Problem to solve - Drop the pictures and repeat the remaining data exactly.

Data segment -
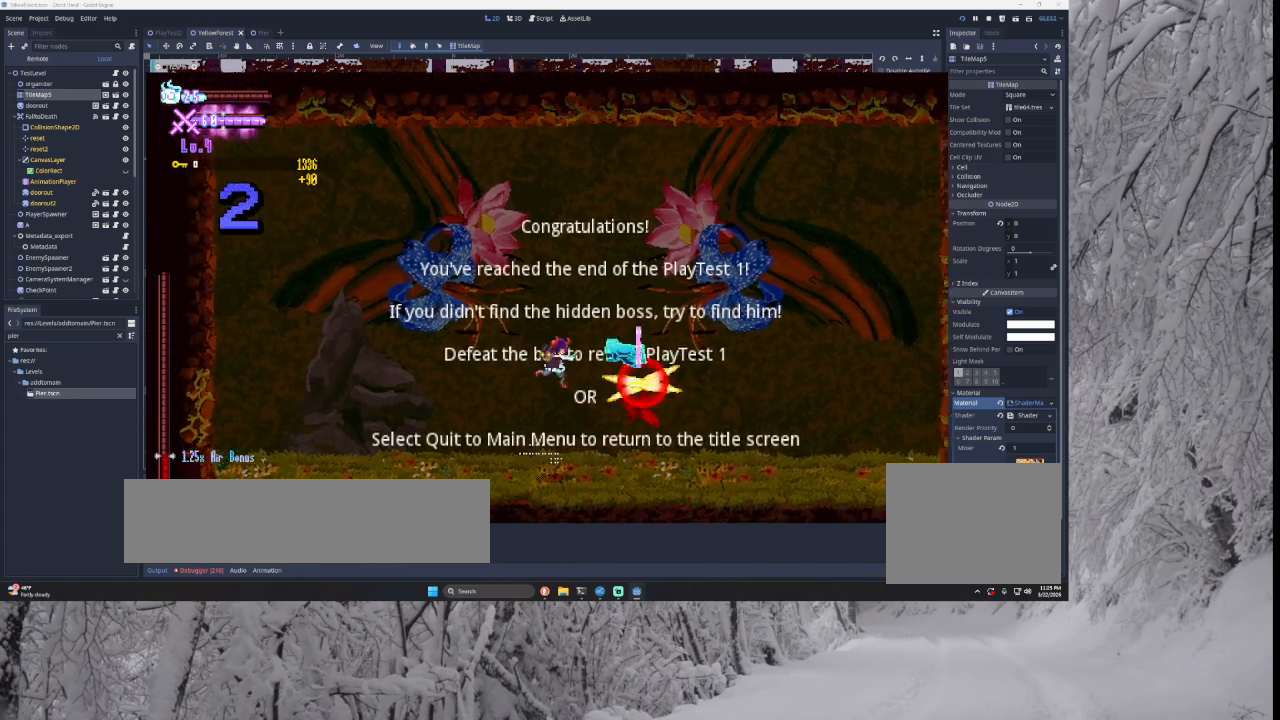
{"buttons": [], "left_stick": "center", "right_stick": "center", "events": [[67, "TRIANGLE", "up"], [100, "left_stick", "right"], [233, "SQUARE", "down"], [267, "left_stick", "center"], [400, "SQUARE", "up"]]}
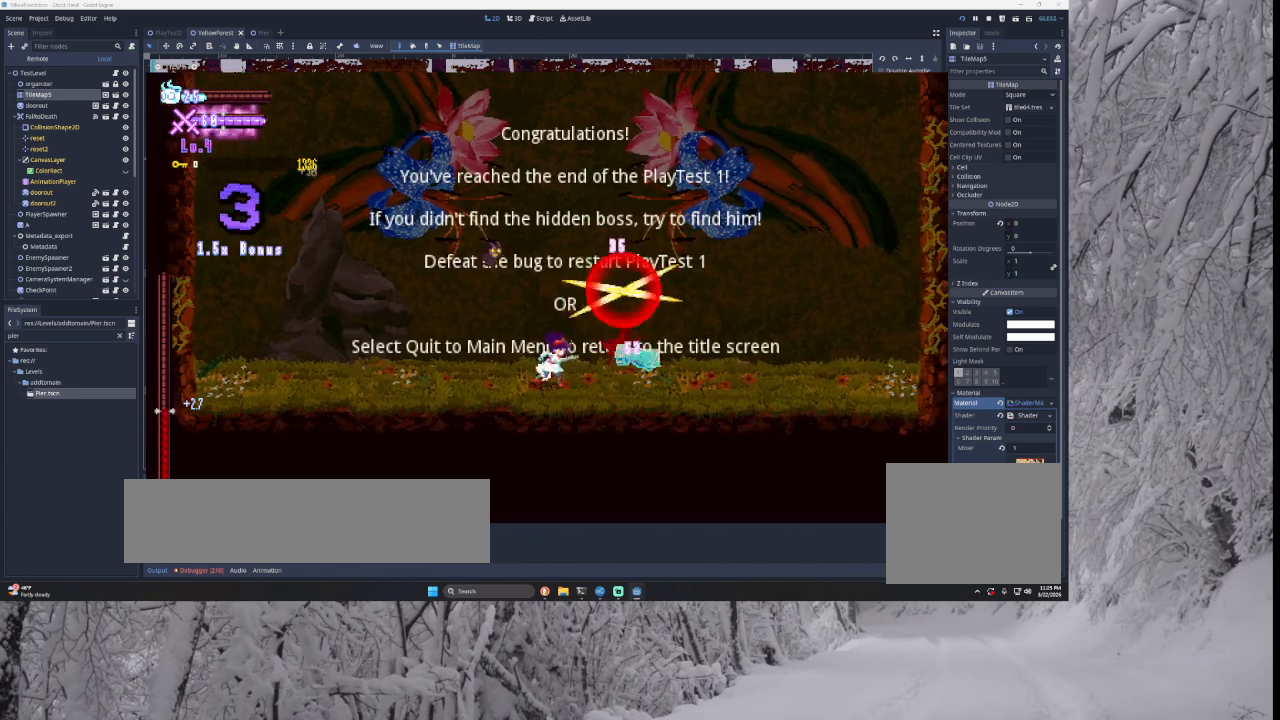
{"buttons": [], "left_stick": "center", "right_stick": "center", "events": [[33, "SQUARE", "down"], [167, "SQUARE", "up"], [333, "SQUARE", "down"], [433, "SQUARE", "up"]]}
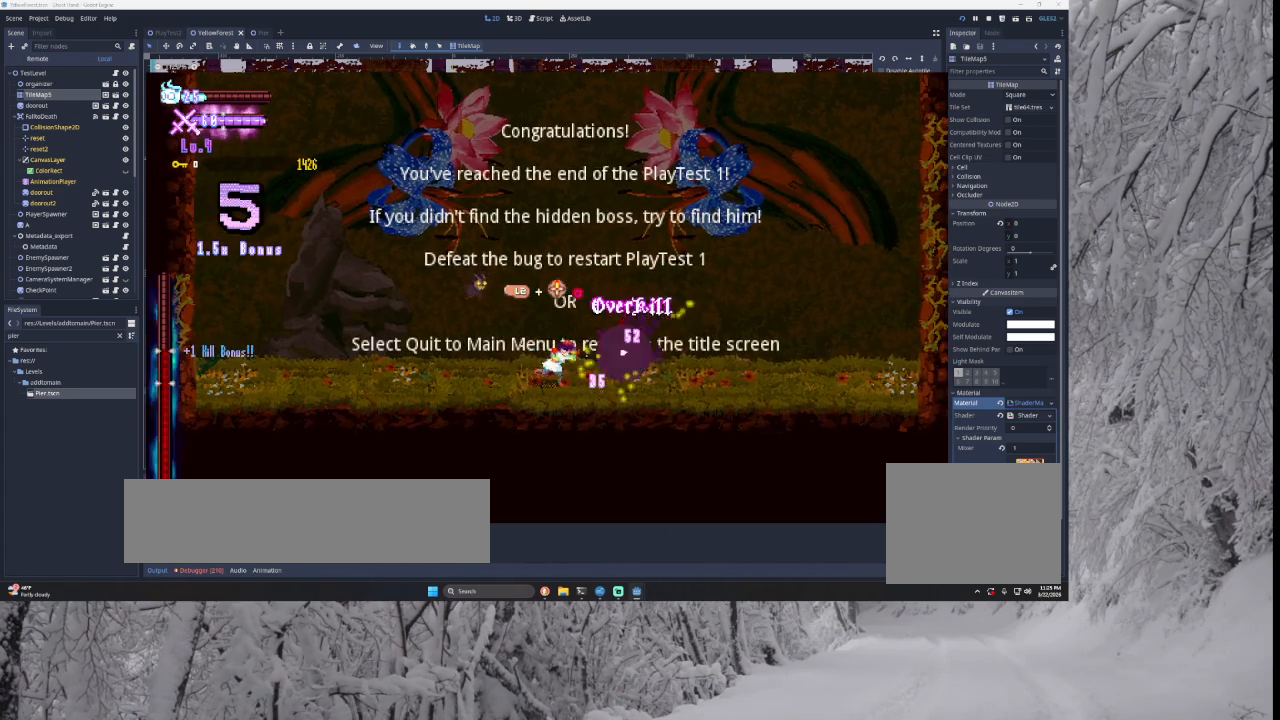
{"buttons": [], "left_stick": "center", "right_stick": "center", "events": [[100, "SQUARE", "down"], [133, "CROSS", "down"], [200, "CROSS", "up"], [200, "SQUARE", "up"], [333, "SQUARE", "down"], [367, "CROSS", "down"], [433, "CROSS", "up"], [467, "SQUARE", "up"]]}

Exercise result -
{"buttons": [], "left_stick": "center", "right_stick": "center", "events": [[67, "TRIANGLE", "up"], [100, "left_stick", "right"], [233, "SQUARE", "down"], [267, "left_stick", "center"], [400, "SQUARE", "up"]]}
{"buttons": [], "left_stick": "center", "right_stick": "center", "events": [[33, "SQUARE", "down"], [167, "SQUARE", "up"], [333, "SQUARE", "down"], [433, "SQUARE", "up"]]}
{"buttons": [], "left_stick": "center", "right_stick": "center", "events": [[100, "SQUARE", "down"], [133, "CROSS", "down"], [200, "CROSS", "up"], [200, "SQUARE", "up"], [333, "SQUARE", "down"], [367, "CROSS", "down"], [433, "CROSS", "up"], [467, "SQUARE", "up"]]}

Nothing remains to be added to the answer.